Ask any successful lifestyle entrepreneur the secret to his or her success and “excellent time management skills” will at least make their top five.
But there can be many miscalculations about how to take charge of your time. As you scramble for time mastery, you may be falling into these six myths about what it takes to be a time management guru:
Myth #1: A One Size Fits All Approach
Yoon Cannon, a recent guest on my radio show, “Christian Women Entrepreneurs on Fire”, who currently had two high school kids and one in elementary, shared that guarding her time now is actually much more difficult than when all of her kids were younger. She said that you definitely need different time management strategies at different stages in life.
For example, when you have younger versus older kids, your optimal time management approach — from decisions about whether to have an electronic or off-line system, whether and how to time chunk, working from SMART goals or using more of a visioning approach — can change during different work and personal stages.

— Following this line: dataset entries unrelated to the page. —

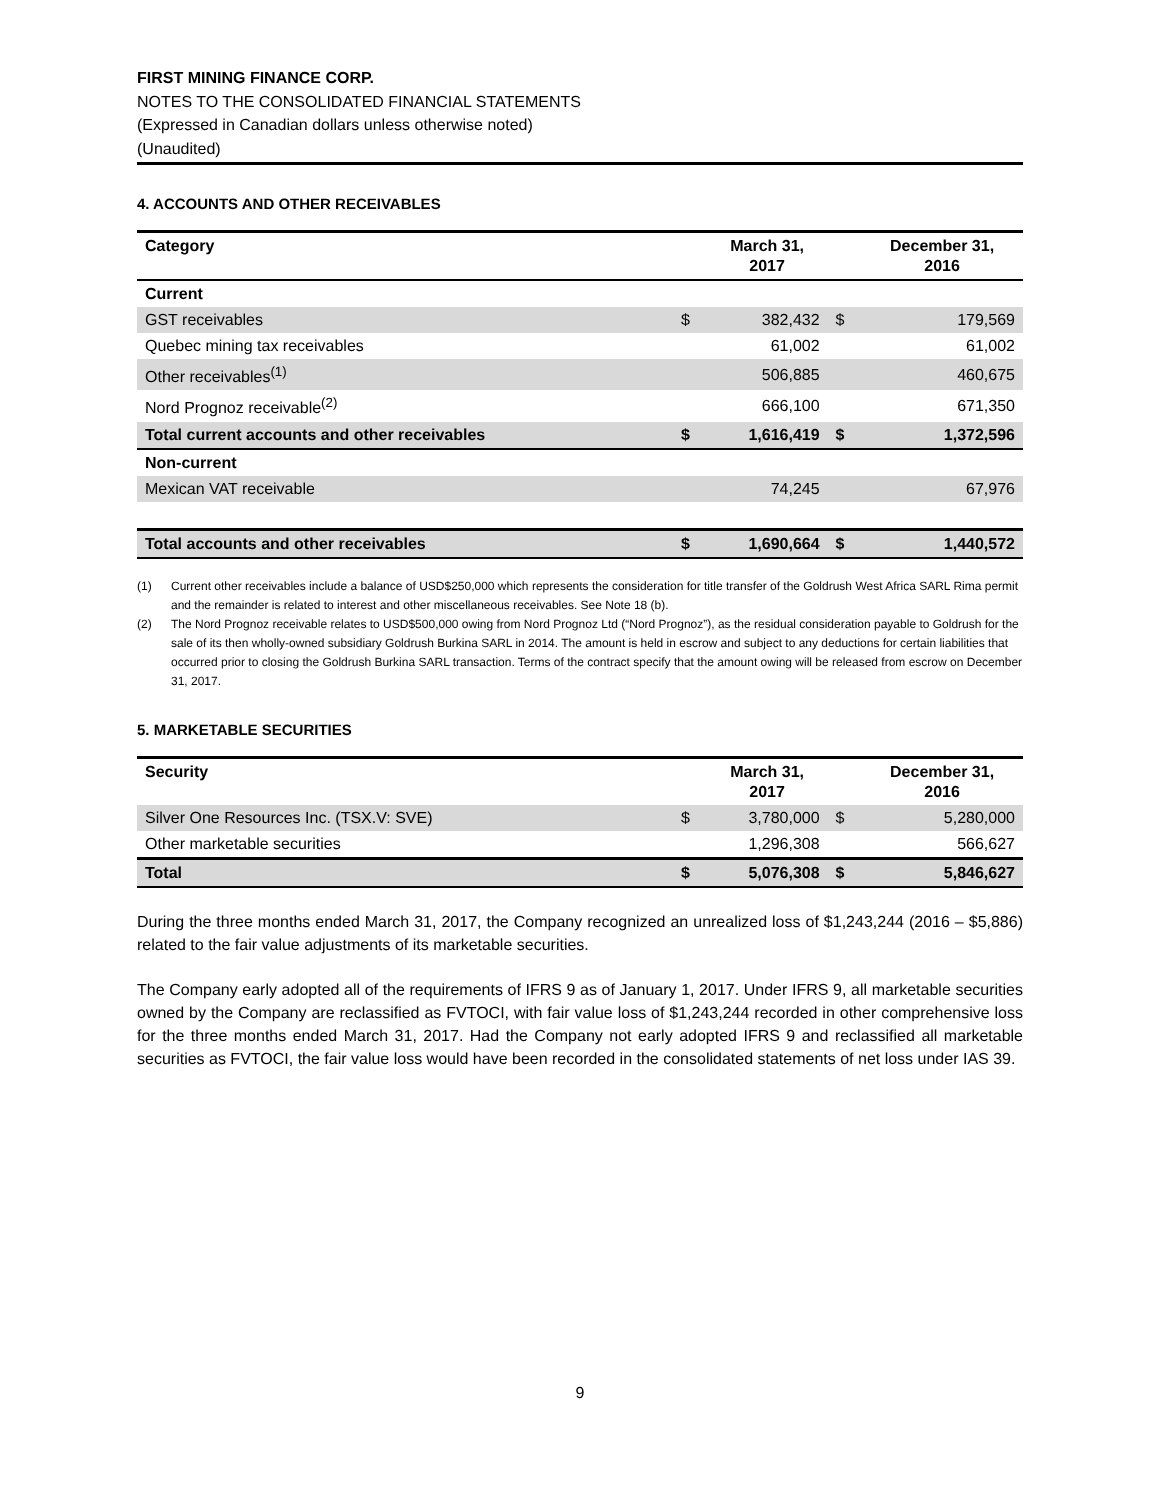FIRST MINING FINANCE CORP.
NOTES TO THE CONSOLIDATED FINANCIAL STATEMENTS
(Expressed in Canadian dollars unless otherwise noted)
(Unaudited)
4. ACCOUNTS AND OTHER RECEIVABLES
| Category | | March 31, 2017 | | December 31, 2016 |
| --- | --- | --- | --- | --- |
| Current | | | | |
| GST receivables | $ | 382,432 | $ | 179,569 |
| Quebec mining tax receivables | | 61,002 | | 61,002 |
| Other receivables<sup>(1)</sup> | | 506,885 | | 460,675 |
| Nord Prognoz receivable<sup>(2)</sup> | | 666,100 | | 671,350 |
| Total current accounts and other receivables | $ | 1,616,419 | $ | 1,372,596 |
| Non-current | | | | |
| Mexican VAT receivable | | 74,245 | | 67,976 |
| Total accounts and other receivables | $ | 1,690,664 | $ | 1,440,572 |
(1) Current other receivables include a balance of USD$250,000 which represents the consideration for title transfer of the Goldrush West Africa SARL Rima permit and the remainder is related to interest and other miscellaneous receivables. See Note 18 (b).
(2) The Nord Prognoz receivable relates to USD$500,000 owing from Nord Prognoz Ltd (“Nord Prognoz”), as the residual consideration payable to Goldrush for the sale of its then wholly-owned subsidiary Goldrush Burkina SARL in 2014. The amount is held in escrow and subject to any deductions for certain liabilities that occurred prior to closing the Goldrush Burkina SARL transaction. Terms of the contract specify that the amount owing will be released from escrow on December 31, 2017.
5. MARKETABLE SECURITIES
| Security | | March 31, 2017 | | December 31, 2016 |
| --- | --- | --- | --- | --- |
| Silver One Resources Inc. (TSX.V: SVE) | $ | 3,780,000 | $ | 5,280,000 |
| Other marketable securities | | 1,296,308 | | 566,627 |
| Total | $ | 5,076,308 | $ | 5,846,627 |
During the three months ended March 31, 2017, the Company recognized an unrealized loss of $1,243,244 (2016 – $5,886) related to the fair value adjustments of its marketable securities.
The Company early adopted all of the requirements of IFRS 9 as of January 1, 2017. Under IFRS 9, all marketable securities owned by the Company are reclassified as FVTOCI, with fair value loss of $1,243,244 recorded in other comprehensive loss for the three months ended March 31, 2017. Had the Company not early adopted IFRS 9 and reclassified all marketable securities as FVTOCI, the fair value loss would have been recorded in the consolidated statements of net loss under IAS 39.
9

TIP: Constantly evaluate what is and is not working in your time management routine and be open to learning and incorporating new approaches you encounter.
Myth #2: Clear Priorities Are the Key
Your priorities or unfinished work around your priorities can actually be the root of your time management problems. When you have too many priorities, you neutralize your focus on any of them. And having conflicting priorities leaves your unconscious mind battling itself to figure out what to do next.
TIP: At the beginning of the year, make time for thorough planning of both your work and life goals. Take time to force yourself to narrow your focus on several crucial areas that work in synchronicity with all parts of your life.
Myth #3: All Interruptions Are Bad
Did you know that each interruption can cost you 8 minutes to get back to what you were doing? But when you can plan your interruptions by scheduling them in, you avoid sitting too long working which is not only bad for your body, but is a productivity sucker.
There are times you want to completely shut out interruptions so you can get into the flow. But it may be a good strategy in the early stages of your business to allow for interruptions using technology to notify you of potential clients calling to schedule an appointment or key people you need to talk to if the alternative is a series of phone tag.
TIP: Structure your day to minimize interruptions. But, be strategic when deciding when to let them in your business day.